Yeast is a very important part of the fermentation process. It is a living organism that feeds on the sugar and converts the sugar in your "must" to alcohol. The cells multiply and stimulate a faster rate of sugar conversion.

The fermentation environment is also key. Growth activity can slow or stop if there is a lack of nutrients, not enough oxygen, too high or low temperature, or too much sulfur dioxide.

Different strains are designed also for different characteristics of a wine. Are you making a dry wine? A light style wine? Aging it in oak barrels? A full-bodied wine? A sparkling wine? Or maybe an icewine? Will you be aging for a long period of time or drinking it early?

Some strains can tolerate higher alcohol levels. Lower alcohol tolerant strains can cause fermentation to slow or even stop, become stuck. So if you have ever had a stuck fermentation and needed to add champagne yeast to it, that is because it can tolerate higher alcohol levels.

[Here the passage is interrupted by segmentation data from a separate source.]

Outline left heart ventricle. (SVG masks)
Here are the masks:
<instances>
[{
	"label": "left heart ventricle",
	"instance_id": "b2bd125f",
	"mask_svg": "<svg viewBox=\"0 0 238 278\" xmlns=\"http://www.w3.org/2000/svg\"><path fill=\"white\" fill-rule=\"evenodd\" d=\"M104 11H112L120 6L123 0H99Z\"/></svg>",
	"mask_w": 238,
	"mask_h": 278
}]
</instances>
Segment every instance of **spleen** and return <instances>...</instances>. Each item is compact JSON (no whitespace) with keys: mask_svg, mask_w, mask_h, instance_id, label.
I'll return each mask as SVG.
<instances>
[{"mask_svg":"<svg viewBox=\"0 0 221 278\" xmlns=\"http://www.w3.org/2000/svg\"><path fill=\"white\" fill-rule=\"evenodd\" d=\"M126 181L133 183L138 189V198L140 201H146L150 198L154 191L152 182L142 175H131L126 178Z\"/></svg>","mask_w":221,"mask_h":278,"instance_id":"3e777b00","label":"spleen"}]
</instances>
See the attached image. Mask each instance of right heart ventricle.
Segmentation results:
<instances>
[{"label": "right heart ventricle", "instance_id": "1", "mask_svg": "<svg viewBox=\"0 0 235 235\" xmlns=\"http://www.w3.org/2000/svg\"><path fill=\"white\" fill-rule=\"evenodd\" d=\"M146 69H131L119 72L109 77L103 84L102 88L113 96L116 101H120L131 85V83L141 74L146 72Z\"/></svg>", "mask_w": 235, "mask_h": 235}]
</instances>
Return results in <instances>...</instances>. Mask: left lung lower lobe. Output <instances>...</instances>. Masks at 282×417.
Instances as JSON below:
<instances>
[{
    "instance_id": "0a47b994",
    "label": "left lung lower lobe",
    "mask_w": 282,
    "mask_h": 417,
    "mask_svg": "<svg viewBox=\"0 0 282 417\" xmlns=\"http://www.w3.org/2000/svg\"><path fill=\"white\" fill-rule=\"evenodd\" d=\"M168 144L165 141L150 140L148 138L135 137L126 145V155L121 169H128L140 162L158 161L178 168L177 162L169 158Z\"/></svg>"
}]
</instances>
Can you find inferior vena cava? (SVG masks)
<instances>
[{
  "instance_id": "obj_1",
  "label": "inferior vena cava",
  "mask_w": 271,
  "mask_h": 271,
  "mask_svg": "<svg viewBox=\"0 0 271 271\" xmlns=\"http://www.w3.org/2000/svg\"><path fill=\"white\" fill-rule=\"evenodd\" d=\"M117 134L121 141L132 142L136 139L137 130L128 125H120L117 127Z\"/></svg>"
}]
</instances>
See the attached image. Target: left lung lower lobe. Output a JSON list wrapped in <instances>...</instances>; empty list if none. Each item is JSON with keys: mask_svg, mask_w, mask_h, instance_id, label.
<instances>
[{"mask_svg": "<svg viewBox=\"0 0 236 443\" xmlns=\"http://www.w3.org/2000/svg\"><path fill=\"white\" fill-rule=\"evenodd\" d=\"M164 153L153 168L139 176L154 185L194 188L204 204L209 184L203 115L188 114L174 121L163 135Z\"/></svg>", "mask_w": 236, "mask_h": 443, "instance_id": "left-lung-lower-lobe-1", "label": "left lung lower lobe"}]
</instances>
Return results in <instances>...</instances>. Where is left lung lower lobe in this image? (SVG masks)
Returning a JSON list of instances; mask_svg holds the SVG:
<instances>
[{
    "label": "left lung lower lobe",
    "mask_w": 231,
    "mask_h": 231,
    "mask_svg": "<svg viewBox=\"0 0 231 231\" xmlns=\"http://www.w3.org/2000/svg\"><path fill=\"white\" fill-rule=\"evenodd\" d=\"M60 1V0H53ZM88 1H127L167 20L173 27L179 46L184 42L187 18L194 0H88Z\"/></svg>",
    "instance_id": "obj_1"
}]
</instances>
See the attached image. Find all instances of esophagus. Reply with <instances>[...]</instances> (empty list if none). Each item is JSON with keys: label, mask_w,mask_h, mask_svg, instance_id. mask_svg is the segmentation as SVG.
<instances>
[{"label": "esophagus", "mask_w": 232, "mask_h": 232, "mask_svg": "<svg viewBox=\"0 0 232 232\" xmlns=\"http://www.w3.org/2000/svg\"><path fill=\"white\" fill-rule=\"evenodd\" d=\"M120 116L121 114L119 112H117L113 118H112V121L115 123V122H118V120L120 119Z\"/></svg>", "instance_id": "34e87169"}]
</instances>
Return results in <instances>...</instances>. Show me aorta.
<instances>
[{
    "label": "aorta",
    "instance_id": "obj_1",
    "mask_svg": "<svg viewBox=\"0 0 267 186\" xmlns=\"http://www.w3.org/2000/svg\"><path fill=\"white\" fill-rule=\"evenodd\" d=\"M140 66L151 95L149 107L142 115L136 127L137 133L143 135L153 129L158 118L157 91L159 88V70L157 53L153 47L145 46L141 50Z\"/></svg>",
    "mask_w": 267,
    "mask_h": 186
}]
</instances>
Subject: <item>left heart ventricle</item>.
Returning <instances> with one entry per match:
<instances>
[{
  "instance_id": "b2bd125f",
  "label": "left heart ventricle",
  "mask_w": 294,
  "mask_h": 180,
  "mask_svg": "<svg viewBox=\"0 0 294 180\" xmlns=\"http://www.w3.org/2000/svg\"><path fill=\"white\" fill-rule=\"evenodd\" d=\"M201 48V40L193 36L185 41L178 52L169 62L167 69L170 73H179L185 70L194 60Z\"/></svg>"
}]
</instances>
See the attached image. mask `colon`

When making wine from fresh grapes or fruit, it is essential to have proper nutrients to be sure the yeast can grow and multiply. Most recipes will give you the basic nutrients needed for the type of fruit you are using.

One packet is usually enough for 5 gallons of wine. A good wine yeast will form a firm sediment that settles to the bottom or you primary fermenter to making racking easier, be able to produce at least 10% alcohol, is easy to start, and not create an "off" flavors in your wine.

Bakers yeast will not form a good sediment. They decompose much faster creating "off" flavors in your wine.

Lavlin and Red Star are the most popular brands used today.